The League of Adventurists – to give the UK-based company its formal title, try to recreate a forgotten sense of adventure reminiscent of a bygone era. With a stated mission of “injecting a little ‘unknown’ back into the world”, the League endeavours to defy boredom whilst simultaneously raising shed loads of cash for charity. Alongside the Mongol Derby other ventures include the Mongol Rally – same premise, but in a car; the Rickshaw Run – in both India and Indonesia; the Ice Run – 2,500km on a motorbike in Siberia; and a Peruvian Mototaxi Junket.
Each rider in the Derby is required to raise £500 for its official charity, Mercy Corps, and then a further £500 for a charity of their choice. Most manage to gallop far beyond the basic stipulations.
There have been a fair few bumps and scrapes on the way. The first day saw two riders forced to drop out, including 63-year old Briton Paul de Rivaz, who fell victim to a marmot hole and was thrown off after just 10km. de Rivaz suffered a broken collarbone, the horse bolted and he was left with a 30km walk to the next station. The last few days of the race weren’t without incident, with competitors getting lost, carrying their own saddlebags to prevent horse chafing (not pleasant for man or beast) and even stranded.
Day 6 saw the riders serve their acquired time penalties – forfeits of anything from 30 minutes to a few hours served for crimes such as riding past deadlines or veterinary penalties.
The race takes place again in summer 2013 and if unpredictable horses, mutton and fermented milk, and chafing are your thing, perhaps you should think about giving it a try. Just bear in mind, this isn’t just Ascot with views, and if you’ve only ever had a country hack on a Shetland, perhaps you should put those riding boots away for now.
Each rider must endeavour to raise at least £1000 for the official Mongol Derby charity Mercy Corps, to help fund their economic development projects in rural Mongolia
Riders must weigh 85kg or less to take part in the Mongol Derby and are allowed a maximum of 5kg of kit with them when they’re riding.
All riders must be experienced equestrians, and undergo an interview, provide riding and character references and then demonstrate their ability during two days of pre-racing training before the launch.

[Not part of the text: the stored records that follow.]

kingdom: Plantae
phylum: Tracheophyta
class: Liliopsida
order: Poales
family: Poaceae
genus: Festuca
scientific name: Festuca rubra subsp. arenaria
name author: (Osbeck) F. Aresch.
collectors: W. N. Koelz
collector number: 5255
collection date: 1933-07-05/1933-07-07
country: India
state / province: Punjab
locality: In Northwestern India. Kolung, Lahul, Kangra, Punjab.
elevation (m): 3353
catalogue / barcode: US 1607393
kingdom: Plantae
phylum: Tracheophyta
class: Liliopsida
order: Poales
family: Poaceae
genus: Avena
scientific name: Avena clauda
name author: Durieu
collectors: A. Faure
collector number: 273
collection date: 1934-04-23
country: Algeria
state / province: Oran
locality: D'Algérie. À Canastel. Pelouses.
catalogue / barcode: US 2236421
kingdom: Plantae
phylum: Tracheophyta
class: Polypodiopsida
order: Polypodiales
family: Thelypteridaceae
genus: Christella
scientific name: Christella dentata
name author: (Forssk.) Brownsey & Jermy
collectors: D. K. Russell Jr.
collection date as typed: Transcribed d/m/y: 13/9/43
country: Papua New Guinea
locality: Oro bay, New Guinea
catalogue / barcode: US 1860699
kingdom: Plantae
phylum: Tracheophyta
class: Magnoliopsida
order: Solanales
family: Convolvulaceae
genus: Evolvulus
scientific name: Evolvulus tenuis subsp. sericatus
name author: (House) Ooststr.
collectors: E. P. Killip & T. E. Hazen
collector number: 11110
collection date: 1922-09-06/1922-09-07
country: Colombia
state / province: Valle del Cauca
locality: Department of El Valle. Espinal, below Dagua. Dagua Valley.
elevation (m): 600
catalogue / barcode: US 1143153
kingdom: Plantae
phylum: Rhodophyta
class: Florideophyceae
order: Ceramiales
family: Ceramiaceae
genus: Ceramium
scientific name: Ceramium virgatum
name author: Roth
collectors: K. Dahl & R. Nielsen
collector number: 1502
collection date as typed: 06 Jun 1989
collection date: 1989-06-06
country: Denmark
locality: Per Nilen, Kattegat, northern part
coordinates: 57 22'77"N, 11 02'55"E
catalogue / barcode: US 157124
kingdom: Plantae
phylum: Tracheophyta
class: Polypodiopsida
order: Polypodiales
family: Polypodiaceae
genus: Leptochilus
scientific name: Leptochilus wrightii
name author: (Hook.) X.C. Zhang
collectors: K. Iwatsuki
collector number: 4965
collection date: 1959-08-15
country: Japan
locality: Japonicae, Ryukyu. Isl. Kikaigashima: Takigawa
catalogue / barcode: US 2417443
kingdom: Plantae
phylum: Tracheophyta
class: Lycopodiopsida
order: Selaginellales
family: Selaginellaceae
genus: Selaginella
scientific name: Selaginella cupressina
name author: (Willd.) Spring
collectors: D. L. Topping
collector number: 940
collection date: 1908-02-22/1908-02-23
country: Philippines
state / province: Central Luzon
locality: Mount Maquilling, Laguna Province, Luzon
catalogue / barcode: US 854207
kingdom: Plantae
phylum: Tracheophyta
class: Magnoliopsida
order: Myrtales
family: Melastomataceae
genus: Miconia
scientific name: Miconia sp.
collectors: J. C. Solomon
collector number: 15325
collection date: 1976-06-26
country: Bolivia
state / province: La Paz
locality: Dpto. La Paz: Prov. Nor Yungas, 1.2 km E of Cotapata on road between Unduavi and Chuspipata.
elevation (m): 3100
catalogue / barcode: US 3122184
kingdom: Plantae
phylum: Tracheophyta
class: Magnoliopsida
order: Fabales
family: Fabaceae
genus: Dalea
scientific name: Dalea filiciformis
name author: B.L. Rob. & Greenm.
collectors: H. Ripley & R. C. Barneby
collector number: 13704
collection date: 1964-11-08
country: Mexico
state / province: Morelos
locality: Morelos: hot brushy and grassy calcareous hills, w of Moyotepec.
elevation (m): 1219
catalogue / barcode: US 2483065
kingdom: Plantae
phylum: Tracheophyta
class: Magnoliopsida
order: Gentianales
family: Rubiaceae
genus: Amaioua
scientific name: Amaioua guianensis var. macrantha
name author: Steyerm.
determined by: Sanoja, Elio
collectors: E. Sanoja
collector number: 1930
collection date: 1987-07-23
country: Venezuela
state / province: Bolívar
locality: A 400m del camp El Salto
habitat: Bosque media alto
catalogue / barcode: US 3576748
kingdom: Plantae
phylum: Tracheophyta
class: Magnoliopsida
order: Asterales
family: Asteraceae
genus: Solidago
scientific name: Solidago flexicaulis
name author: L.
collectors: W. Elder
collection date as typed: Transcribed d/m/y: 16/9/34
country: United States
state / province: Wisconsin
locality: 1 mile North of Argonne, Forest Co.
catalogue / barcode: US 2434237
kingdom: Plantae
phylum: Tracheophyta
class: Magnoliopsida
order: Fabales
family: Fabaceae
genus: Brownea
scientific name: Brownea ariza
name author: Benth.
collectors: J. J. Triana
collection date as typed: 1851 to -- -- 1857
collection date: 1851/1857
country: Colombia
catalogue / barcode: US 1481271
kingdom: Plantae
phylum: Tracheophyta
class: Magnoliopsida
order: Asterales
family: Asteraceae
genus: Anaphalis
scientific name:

A strict penalty system is in place to protect the welfare of the horses. Penalties range from 30 minute time holds through to race disqualification and the loss of the financial horse deposit each rider has to lodge with organisers before the race begins.
Riders must change horses at each horse station, ensuring each horse rides no more than 40km – it is the rider who gets knackered and stretched not the horses.